**EXERCISE GOAL**. Reproduce the data from the line with "Το webinar θα μαγνητοσκοπηθεί." to the line with "Στην τιμή συμμετοχής περιλαμβάνεται", with both of those lines included.

**SOURCE MATERIAL**.
□ □ □ □
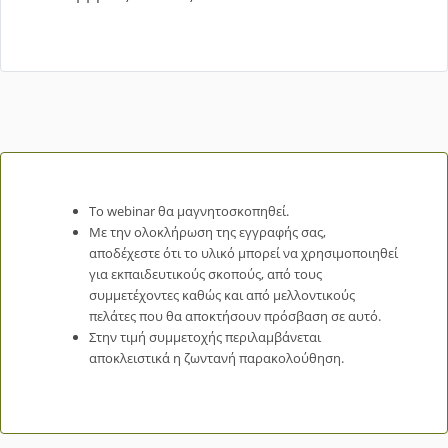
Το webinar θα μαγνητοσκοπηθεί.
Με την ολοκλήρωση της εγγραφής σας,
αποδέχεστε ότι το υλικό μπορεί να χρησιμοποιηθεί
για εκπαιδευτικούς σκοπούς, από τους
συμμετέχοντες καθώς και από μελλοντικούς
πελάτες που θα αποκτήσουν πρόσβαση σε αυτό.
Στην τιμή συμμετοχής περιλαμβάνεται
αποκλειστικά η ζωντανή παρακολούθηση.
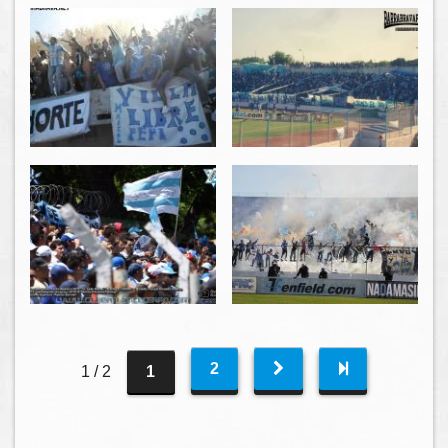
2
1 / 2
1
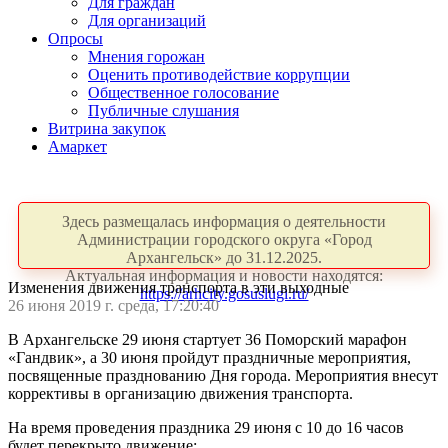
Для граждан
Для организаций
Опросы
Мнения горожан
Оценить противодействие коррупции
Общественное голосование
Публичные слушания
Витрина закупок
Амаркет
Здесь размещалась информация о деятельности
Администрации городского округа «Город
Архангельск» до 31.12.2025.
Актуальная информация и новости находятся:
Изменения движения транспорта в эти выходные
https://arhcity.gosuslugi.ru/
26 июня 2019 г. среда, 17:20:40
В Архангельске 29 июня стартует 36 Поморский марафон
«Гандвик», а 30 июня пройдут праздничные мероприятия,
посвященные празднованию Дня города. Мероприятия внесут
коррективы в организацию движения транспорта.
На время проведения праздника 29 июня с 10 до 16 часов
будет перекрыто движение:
□ □ □ □
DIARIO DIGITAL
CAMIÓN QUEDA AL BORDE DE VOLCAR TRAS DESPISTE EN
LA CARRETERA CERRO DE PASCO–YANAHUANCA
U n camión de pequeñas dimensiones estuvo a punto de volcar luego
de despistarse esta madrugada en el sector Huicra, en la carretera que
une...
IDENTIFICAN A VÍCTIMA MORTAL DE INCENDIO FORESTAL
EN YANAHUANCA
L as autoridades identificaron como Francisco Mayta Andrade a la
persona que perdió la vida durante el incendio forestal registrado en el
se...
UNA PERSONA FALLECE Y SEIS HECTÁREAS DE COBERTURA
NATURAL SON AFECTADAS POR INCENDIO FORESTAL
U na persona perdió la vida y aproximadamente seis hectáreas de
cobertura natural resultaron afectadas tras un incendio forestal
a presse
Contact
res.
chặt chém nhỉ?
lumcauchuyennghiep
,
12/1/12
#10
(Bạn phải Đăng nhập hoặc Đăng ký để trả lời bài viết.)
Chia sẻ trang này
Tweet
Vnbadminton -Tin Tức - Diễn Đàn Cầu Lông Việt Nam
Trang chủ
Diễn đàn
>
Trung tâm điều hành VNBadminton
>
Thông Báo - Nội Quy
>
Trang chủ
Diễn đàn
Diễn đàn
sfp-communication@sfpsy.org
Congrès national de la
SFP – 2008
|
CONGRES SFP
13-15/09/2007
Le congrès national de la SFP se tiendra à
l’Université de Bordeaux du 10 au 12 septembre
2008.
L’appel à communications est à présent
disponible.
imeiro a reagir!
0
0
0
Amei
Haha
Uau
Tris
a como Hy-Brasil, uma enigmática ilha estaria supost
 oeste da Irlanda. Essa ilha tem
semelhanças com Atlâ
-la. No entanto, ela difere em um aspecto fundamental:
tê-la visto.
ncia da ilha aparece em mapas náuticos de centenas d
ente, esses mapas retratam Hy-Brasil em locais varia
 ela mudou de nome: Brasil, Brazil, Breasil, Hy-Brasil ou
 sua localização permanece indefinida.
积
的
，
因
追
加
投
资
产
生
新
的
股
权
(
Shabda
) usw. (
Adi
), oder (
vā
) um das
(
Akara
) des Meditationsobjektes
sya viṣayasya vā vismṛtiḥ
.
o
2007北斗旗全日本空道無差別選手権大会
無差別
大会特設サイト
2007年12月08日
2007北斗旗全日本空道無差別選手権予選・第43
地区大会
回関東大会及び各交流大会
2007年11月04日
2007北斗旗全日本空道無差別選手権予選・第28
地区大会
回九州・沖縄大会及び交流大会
□ □ □ □
**ANSWER TO THE PROBLEM**.
Το webinar θα μαγνητοσκοπηθεί.
Με την ολοκλήρωση της εγγραφής σας,
αποδέχεστε ότι το υλικό μπορεί να χρησιμοποιηθεί
για εκπαιδευτικούς σκοπούς, από τους
συμμετέχοντες καθώς και από μελλοντικούς
πελάτες που θα αποκτήσουν πρόσβαση σε αυτό.
Στην τιμή συμμετοχής περιλαμβάνεται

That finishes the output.